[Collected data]
——

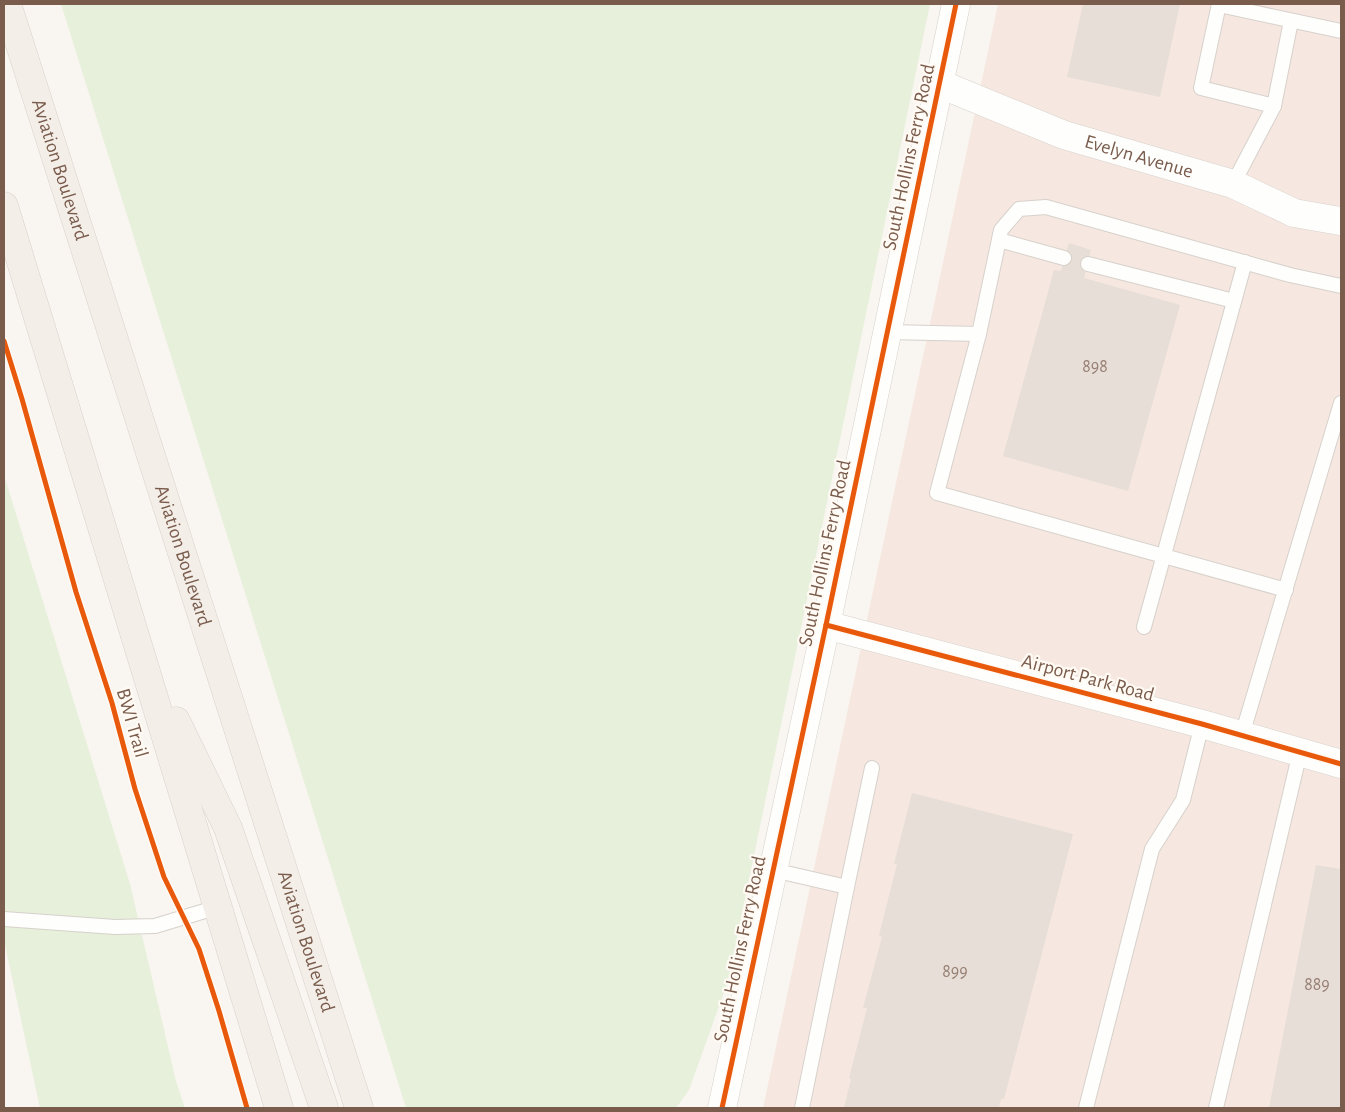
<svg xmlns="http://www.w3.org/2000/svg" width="1345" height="1112" font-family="'Alegreya Sans',sans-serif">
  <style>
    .commercial { fill: #f6e8e1 }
    .green { fill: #e7f0db }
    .building { fill: #e6ded7 }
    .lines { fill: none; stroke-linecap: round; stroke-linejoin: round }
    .service-casing { stroke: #d7d1cb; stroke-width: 16 }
    .minor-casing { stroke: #d7d1cb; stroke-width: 29 }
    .primary-casing { stroke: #dad1cc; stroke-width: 29 }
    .service { stroke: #fefefd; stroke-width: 14 }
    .minor { stroke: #fefefd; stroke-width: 28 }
    .primary { stroke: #f3eee8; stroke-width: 28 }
    .cycleway-casing { stroke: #fffaf3; stroke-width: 8 }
    .cycleway { stroke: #e8590c; stroke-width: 5 }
    .labels { text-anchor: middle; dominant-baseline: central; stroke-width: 4.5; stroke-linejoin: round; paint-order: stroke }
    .number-label { font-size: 18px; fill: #977e72 }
    .street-label { font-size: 20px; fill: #7a5c4d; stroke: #fffaf3 }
  </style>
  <rect width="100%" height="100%" fill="#f9f5f0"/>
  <!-- commercial -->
  <path class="commercial" d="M 998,4 L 1341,4 L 1341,1108 L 763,1108 Z"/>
  <!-- green -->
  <g class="green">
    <path d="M 61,4 L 930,4 L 728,981 L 689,1090 L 676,1108 L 406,1108 Z"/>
    <path d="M 4,475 L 130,884 L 176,1081 L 185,1108 L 40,1108 L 4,940 Z"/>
  </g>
  <!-- building -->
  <g class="building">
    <path d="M 1083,4 L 1180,4 L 1160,97 L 1067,77 Z"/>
    <path d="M 1069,243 L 1091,250 L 1084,278 L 1180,305 L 1128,491 L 1003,456 L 1054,270 L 1061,271 Z"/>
    <path d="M 912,793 L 1073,834 L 1004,1099 L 1001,1099 L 999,1108 L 844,1108 L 851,1079 L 849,1078 L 867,1008 L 863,1008 L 882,937 L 879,935 L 897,864 L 894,864 Z"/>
    <path d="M 1316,865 L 1341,869 L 1341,1108 L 1269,1108 Z"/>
  </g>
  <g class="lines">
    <!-- service casing -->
    <g class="service-casing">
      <g id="service">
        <path d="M 1219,4 L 1201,88 L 1274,106"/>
        <path d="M 1219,5 L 1341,31"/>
        <path d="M 1233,184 L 1274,106 L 1291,21"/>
        <path d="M 999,240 L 1064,258"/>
        <path d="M 1088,264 L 1234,301"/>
        <path d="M 888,332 L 979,334 L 1001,230 L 1019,209 L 1046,207 L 1290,275 L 1341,286"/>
        <path d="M 979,334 L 937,493 L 1286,590"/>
        <path d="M 1144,627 L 1245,262"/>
        <path d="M 1242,735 L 1341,403"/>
        <path d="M 773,870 L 847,887 L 872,768"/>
        <path d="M 4,919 L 115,927 L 155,926 L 218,907"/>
        <path d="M 802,1108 L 847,887"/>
        <path d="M 1086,1108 L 1152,849 L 1183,800 L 1202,724"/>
        <path d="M 1216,1108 L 1300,752"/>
      </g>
    </g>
    <!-- minor casing -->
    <g class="minor-casing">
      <g id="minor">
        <path id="s1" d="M 940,84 L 1064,135 L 1233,184 L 1294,213 L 1340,221"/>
        <path d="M 826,625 L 1202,724 L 1341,764"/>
        <path d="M 722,1108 L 826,625 L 956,4"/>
      </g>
    </g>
    <!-- primary casing -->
    <g class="primary-casing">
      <g id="primary">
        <path id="s2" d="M 7,4 L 359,1108"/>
        <path d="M 4,206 L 279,1108"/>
        <path d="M 176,721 L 228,828 L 324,1108"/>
      </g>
    </g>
    <!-- service -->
    <use href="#service" class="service"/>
    <!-- minor -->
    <use href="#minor" class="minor"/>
    <!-- primary -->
    <use href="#primary" class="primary"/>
    <!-- cycleway casing -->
    <g class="cycleway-casing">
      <g id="cycleway">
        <path d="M 4,341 L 22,399 L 76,592 L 112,703 L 135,789 L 164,877 L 199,949 L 219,1011 L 247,1108"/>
        <path d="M 826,625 L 1202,724 L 1341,764"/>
        <path d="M 722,1108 L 826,625 L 956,4"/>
      </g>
    </g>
    <!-- cycleway -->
    <use href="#cycleway" class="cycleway"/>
  </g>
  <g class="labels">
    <!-- number labels -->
    <g class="number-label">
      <text x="1095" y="367">898</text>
      <text x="955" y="972">899</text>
      <text x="1317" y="985">889</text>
    </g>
    <!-- street labels -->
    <g class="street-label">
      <text transform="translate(909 157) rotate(-78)">South Hollins Ferry Road</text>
      <text stroke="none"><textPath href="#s1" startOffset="212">Evelyn Avenue</textPath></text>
      <text stroke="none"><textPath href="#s2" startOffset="174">Aviation Boulevard</textPath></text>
      <text transform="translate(825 553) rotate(-78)">South Hollins Ferry Road</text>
      <text stroke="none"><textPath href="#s2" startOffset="579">Aviation Boulevard</textPath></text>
      <text transform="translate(1088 678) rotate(15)">Airport Park Road</text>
      <text transform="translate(132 723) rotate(74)">BWI Trail</text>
      <text stroke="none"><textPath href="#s2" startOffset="984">Aviation Boulevard</textPath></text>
      <text transform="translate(740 949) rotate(-78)">South Hollins Ferry Road</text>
    </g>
  </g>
  <!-- border -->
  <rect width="1345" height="1112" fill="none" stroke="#7a5c4d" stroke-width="10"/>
</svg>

——

▶ Task details:
Find and copy each line above holding "lines".

▶ Solution to this exercise:
    .lines { fill: none; stroke-linecap: round; stroke-linejoin: round }
  <g class="lines">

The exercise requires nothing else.